▸ **Requirement**: Rewrite the records below, swapping every "locality" for "place" and keeping everything else the same.

▸ **A run of records**:
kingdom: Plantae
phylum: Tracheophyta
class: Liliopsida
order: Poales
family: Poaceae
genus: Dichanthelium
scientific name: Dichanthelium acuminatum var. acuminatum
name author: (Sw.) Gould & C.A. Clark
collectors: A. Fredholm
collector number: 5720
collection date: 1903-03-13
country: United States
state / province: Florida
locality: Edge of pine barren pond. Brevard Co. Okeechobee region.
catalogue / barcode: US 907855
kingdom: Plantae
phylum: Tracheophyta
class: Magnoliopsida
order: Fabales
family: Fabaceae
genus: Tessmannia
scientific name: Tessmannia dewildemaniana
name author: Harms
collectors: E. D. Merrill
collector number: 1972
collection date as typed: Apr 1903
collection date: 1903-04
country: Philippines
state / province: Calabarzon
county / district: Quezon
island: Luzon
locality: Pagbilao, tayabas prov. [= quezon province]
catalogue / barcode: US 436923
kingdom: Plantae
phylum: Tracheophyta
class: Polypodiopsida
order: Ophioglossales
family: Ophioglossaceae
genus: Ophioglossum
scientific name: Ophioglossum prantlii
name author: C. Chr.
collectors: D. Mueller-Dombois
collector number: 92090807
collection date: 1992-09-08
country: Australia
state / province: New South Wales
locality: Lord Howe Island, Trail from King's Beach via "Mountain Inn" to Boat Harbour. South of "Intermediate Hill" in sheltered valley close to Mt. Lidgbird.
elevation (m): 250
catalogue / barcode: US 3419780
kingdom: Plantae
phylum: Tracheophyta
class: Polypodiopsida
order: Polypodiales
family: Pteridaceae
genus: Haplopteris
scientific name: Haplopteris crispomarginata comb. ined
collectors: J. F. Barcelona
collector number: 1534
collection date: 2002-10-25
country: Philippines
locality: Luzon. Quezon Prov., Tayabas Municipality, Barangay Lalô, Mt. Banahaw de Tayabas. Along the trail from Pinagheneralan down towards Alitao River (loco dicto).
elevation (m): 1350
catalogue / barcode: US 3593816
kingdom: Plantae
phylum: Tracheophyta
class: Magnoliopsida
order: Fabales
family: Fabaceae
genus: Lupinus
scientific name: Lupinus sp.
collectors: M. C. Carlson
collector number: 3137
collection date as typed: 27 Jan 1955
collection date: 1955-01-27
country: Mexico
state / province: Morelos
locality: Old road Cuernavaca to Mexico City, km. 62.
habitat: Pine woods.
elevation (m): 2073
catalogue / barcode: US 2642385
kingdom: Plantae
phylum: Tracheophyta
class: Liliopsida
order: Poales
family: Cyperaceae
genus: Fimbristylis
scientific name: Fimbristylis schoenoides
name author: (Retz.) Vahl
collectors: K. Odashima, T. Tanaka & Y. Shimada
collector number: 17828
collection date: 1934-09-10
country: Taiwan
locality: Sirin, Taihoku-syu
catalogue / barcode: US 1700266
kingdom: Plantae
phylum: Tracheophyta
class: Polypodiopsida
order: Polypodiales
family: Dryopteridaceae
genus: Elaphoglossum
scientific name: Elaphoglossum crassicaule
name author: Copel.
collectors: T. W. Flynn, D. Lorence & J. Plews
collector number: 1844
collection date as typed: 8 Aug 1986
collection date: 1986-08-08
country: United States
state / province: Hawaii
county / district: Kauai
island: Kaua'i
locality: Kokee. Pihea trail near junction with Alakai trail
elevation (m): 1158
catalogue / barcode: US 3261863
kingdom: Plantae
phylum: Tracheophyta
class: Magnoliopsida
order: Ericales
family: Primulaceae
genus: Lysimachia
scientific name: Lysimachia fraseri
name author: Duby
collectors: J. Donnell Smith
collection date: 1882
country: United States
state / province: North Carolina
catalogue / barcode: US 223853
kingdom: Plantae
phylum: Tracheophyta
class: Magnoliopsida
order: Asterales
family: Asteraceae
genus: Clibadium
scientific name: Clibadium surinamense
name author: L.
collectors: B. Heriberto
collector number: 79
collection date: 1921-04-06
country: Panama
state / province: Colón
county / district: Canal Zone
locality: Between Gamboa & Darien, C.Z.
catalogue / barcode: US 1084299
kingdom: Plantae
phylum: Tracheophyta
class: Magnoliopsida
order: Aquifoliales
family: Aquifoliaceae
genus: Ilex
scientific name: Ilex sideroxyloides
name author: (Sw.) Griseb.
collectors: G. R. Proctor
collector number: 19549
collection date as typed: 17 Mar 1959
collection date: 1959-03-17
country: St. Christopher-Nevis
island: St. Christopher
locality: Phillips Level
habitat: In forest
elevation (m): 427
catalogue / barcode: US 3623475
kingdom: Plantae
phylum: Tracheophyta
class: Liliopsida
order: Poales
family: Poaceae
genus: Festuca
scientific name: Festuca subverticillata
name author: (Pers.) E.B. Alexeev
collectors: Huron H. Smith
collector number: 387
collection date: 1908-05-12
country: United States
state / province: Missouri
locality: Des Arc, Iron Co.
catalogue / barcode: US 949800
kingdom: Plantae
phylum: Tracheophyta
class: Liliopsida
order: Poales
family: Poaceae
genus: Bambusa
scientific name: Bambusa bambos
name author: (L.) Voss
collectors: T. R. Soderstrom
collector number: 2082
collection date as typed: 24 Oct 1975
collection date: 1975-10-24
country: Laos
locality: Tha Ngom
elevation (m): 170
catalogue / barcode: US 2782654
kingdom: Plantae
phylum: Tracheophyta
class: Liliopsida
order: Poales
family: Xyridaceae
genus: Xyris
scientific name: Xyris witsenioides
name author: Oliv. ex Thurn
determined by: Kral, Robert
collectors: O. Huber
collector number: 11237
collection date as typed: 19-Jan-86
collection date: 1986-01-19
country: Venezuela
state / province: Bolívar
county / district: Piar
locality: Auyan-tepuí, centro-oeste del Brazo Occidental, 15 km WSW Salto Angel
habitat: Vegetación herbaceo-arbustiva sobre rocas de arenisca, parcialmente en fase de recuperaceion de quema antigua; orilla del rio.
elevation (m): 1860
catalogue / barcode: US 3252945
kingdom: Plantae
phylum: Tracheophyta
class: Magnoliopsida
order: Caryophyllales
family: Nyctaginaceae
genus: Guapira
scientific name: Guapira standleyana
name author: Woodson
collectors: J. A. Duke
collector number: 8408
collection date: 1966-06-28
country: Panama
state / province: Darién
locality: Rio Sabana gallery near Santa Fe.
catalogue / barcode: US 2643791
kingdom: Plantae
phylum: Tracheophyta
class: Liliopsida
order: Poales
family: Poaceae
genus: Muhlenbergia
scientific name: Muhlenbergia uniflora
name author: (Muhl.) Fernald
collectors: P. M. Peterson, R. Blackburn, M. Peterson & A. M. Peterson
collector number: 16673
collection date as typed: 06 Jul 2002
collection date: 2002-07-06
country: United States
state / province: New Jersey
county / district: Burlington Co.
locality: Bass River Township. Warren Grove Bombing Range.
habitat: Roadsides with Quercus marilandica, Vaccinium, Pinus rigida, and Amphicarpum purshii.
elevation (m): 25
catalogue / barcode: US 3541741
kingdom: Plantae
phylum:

▸ **Problem solution**:
kingdom: Plantae
phylum: Tracheophyta
class: Liliopsida
order: Poales
family: Poaceae
genus: Dichanthelium
scientific name: Dichanthelium acuminatum var. acuminatum
name author: (Sw.) Gould & C.A. Clark
collectors: A. Fredholm
collector number: 5720
collection date: 1903-03-13
country: United States
state / province: Florida
place: Edge of pine barren pond. Brevard Co. Okeechobee region.
catalogue / barcode: US 907855
kingdom: Plantae
phylum: Tracheophyta
class: Magnoliopsida
order: Fabales
family: Fabaceae
genus: Tessmannia
scientific name: Tessmannia dewildemaniana
name author: Harms
collectors: E. D. Merrill
collector number: 1972
collection date as typed: Apr 1903
collection date: 1903-04
country: Philippines
state / province: Calabarzon
county / district: Quezon
island: Luzon
place: Pagbilao, tayabas prov. [= quezon province]
catalogue / barcode: US 436923
kingdom: Plantae
phylum: Tracheophyta
class: Polypodiopsida
order: Ophioglossales
family: Ophioglossaceae
genus: Ophioglossum
scientific name: Ophioglossum prantlii
name author: C. Chr.
collectors: D. Mueller-Dombois
collector number: 92090807
collection date: 1992-09-08
country: Australia
state / province: New South Wales
place: Lord Howe Island, Trail from King's Beach via "Mountain Inn" to Boat Harbour. South of "Intermediate Hill" in sheltered valley close to Mt. Lidgbird.
elevation (m): 250
catalogue / barcode: US 3419780
kingdom: Plantae
phylum: Tracheophyta
class: Polypodiopsida
order: Polypodiales
family: Pteridaceae
genus: Haplopteris
scientific name: Haplopteris crispomarginata comb. ined
collectors: J. F. Barcelona
collector number: 1534
collection date: 2002-10-25
country: Philippines
place: Luzon. Quezon Prov., Tayabas Municipality, Barangay Lalô, Mt. Banahaw de Tayabas. Along the trail from Pinagheneralan down towards Alitao River (loco dicto).
elevation (m): 1350
catalogue / barcode: US 3593816
kingdom: Plantae
phylum: Tracheophyta
class: Magnoliopsida
order: Fabales
family: Fabaceae
genus: Lupinus
scientific name: Lupinus sp.
collectors: M. C. Carlson
collector number: 3137
collection date as typed: 27 Jan 1955
collection date: 1955-01-27
country: Mexico
state / province: Morelos
place: Old road Cuernavaca to Mexico City, km. 62.
habitat: Pine woods.
elevation (m): 2073
catalogue / barcode: US 2642385
kingdom: Plantae
phylum: Tracheophyta
class: Liliopsida
order: Poales
family: Cyperaceae
genus: Fimbristylis
scientific name: Fimbristylis schoenoides
name author: (Retz.) Vahl
collectors: K. Odashima, T. Tanaka & Y. Shimada
collector number: 17828
collection date: 1934-09-10
country: Taiwan
place: Sirin, Taihoku-syu
catalogue / barcode: US 1700266
kingdom: Plantae
phylum: Tracheophyta
class: Polypodiopsida
order: Polypodiales
family: Dryopteridaceae
genus: Elaphoglossum
scientific name: Elaphoglossum crassicaule
name author: Copel.
collectors: T. W. Flynn, D. Lorence & J. Plews
collector number: 1844
collection date as typed: 8 Aug 1986
collection date: 1986-08-08
country: United States
state / province: Hawaii
county / district: Kauai
island: Kaua'i
place: Kokee. Pihea trail near junction with Alakai trail
elevation (m): 1158
catalogue / barcode: US 3261863
kingdom: Plantae
phylum: Tracheophyta
class: Magnoliopsida
order: Ericales
family: Primulaceae
genus: Lysimachia
scientific name: Lysimachia fraseri
name author: Duby
collectors: J. Donnell Smith
collection date: 1882
country: United States
state / province: North Carolina
catalogue / barcode: US 223853
kingdom: Plantae
phylum: Tracheophyta
class: Magnoliopsida
order: Asterales
family: Asteraceae
genus: Clibadium
scientific name: Clibadium surinamense
name author: L.
collectors: B. Heriberto
collector number: 79
collection date: 1921-04-06
country: Panama
state / province: Colón
county / district: Canal Zone
place: Between Gamboa & Darien, C.Z.
catalogue / barcode: US 1084299
kingdom: Plantae
phylum: Tracheophyta
class: Magnoliopsida
order: Aquifoliales
family: Aquifoliaceae
genus: Ilex
scientific name: Ilex sideroxyloides
name author: (Sw.) Griseb.
collectors: G. R. Proctor
collector number: 19549
collection date as typed: 17 Mar 1959
collection date: 1959-03-17
country: St. Christopher-Nevis
island: St. Christopher
place: Phillips Level
habitat: In forest
elevation (m): 427
catalogue / barcode: US 3623475
kingdom: Plantae
phylum: Tracheophyta
class: Liliopsida
order: Poales
family: Poaceae
genus: Festuca
scientific name: Festuca subverticillata
name author: (Pers.) E.B. Alexeev
collectors: Huron H. Smith
collector number: 387
collection date: 1908-05-12
country: United States
state / province: Missouri
place: Des Arc, Iron Co.
catalogue / barcode: US 949800
kingdom: Plantae
phylum: Tracheophyta
class: Liliopsida
order: Poales
family: Poaceae
genus: Bambusa
scientific name: Bambusa bambos
name author: (L.) Voss
collectors: T. R. Soderstrom
collector number: 2082
collection date as typed: 24 Oct 1975
collection date: 1975-10-24
country: Laos
place: Tha Ngom
elevation (m): 170
catalogue / barcode: US 2782654
kingdom: Plantae
phylum: Tracheophyta
class: Liliopsida
order: Poales
family: Xyridaceae
genus: Xyris
scientific name: Xyris witsenioides
name author: Oliv. ex Thurn
determined by: Kral, Robert
collectors: O. Huber
collector number: 11237
collection date as typed: 19-Jan-86
collection date: 1986-01-19
country: Venezuela
state / province: Bolívar
county / district: Piar
place: Auyan-tepuí, centro-oeste del Brazo Occidental, 15 km WSW Salto Angel
habitat: Vegetación herbaceo-arbustiva sobre rocas de arenisca, parcialmente en fase de recuperaceion de quema antigua; orilla del rio.
elevation (m): 1860
catalogue / barcode: US 3252945
kingdom: Plantae
phylum: Tracheophyta
class: Magnoliopsida
order: Caryophyllales
family: Nyctaginaceae
genus: Guapira
scientific name: Guapira standleyana
name author: Woodson
collectors: J. A. Duke
collector number: 8408
collection date: 1966-06-28
country: Panama
state / province: Darién
place: Rio Sabana gallery near Santa Fe.
catalogue / barcode: US 2643791
kingdom: Plantae
phylum: Tracheophyta
class: Liliopsida
order: Poales
family: Poaceae
genus: Muhlenbergia
scientific name: Muhlenbergia uniflora
name author: (Muhl.) Fernald
collectors: P. M. Peterson, R. Blackburn, M. Peterson & A. M. Peterson
collector number: 16673
collection date as typed: 06 Jul 2002
collection date: 2002-07-06
country: United States
state / province: New Jersey
county / district: Burlington Co.
place: Bass River Township. Warren Grove Bombing Range.
habitat: Roadsides with Quercus marilandica, Vaccinium, Pinus rigida, and Amphicarpum purshii.
elevation (m): 25
catalogue / barcode: US 3541741
kingdom: Plantae
phylum:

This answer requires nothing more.